Fast-tracked differentiation in crypto ETF holdings and selection methodology

In the context of incomplete disclosures from both on-chain signals and announcement information, one relatively clear point is presented: on one end, BlackRock continues to transfer significant assets on-chain with core products like IBIT and ETHA, with this latest deposit of over $77 million in BTC and ETH into Coinbase Prime reinforcing its position on the side of crypto ETFs; on the other end, Bitwise announced the closure of BTOP and BWEB, providing clear schedules for the last trading day and liquidation date. These two types of actions collectively outline an accelerating differentiated structure—with leading institutions and leading spot products reinforcing their presence while strategy-type and thematic-type non-core ETFs exit in an orderly manner based on established mechanisms.

For investors who already hold BTOP or BWEB, the primary task now is not to interpret market sentiment but to manage liquidity according to the timeline: the last trading day for the two funds is May 21, 2026, before which investors can proactively sell in the secondary market, adjusting prices and cash positions; May 29, 2026, is the liquidation date, at which point shares not sold in advance will automatically be redeemed as cash based on the net asset value (NAV) at that time. Whether to choose to sell early or wait for automatic redemption should take into account the potential large funding needs that may arise before and after late May, avoiding passive risk due to timing mismatches in capital return.

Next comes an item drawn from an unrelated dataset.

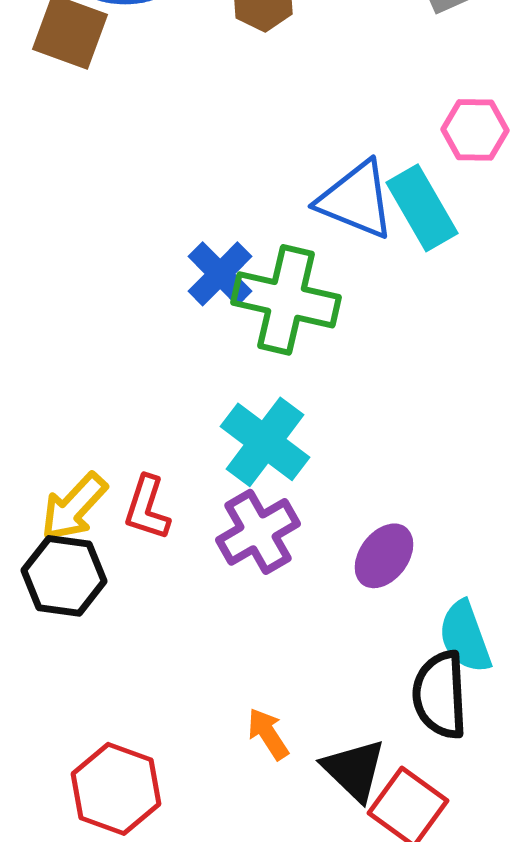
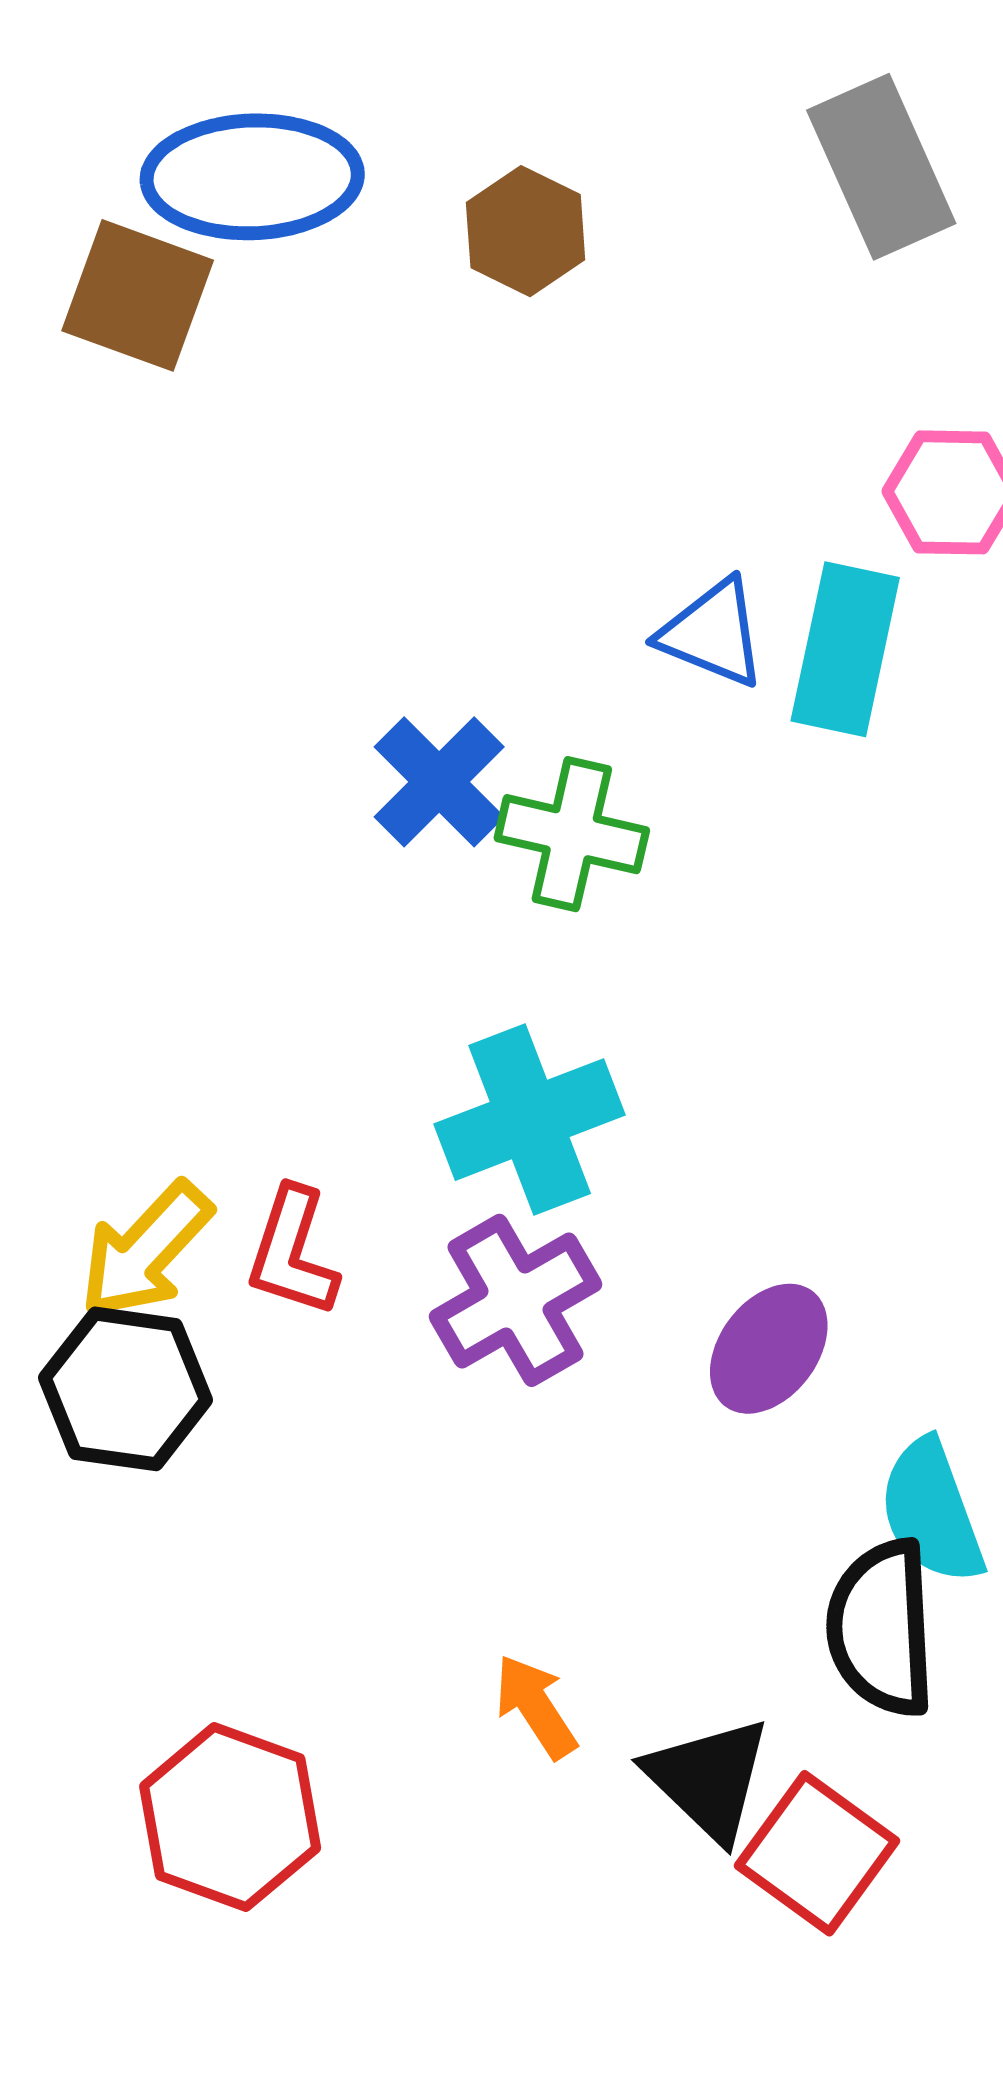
blue triangle: (356, 200) -> (712, 633), size x0.7
cyan rectangle: (422, 208) -> (845, 649), turned 42
green cross: (286, 300) -> (572, 834), size x0.7
cyan cross: (265, 442) -> (530, 1120), turned 32

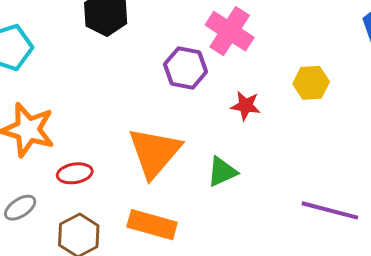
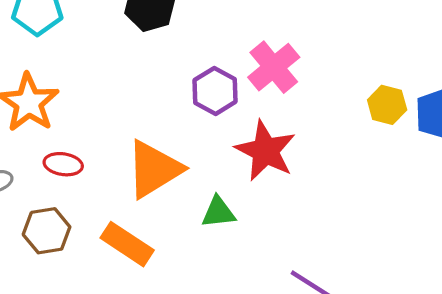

For longer-term holdings and fund selection, the methodology should lean towards quantifiable data dimensions, rather than merely considering short-term topic trends or singular events: firstly, assets under management (AUM), as larger products typically have advantages in efficiency of subscriptions and redemptions as well as operational stability; secondly, average daily trading volume and bid-ask spreads in the secondary market, directly determining slippage costs and execution difficulties for entry and exit; thirdly, management fee rates, as persistent fee differences can significantly erode returns on highly volatile assets; fourthly, product positioning and structural complexity, as the closure of BTOP and BWEB indicates the real possibility of termination for strategy-type and thematic-type products, necessitating prior evaluation of whether their strategies can maintain scale support. Importantly, in the absence of official explanations, do not forcibly attribute a single transfer or the closure of a specific product to any factors; instead, continuously monitor announcements, evaluate existing risks based on disclosed terms, treating the decision to hold or exit as part of a repeatable risk management and asset allocation strategy.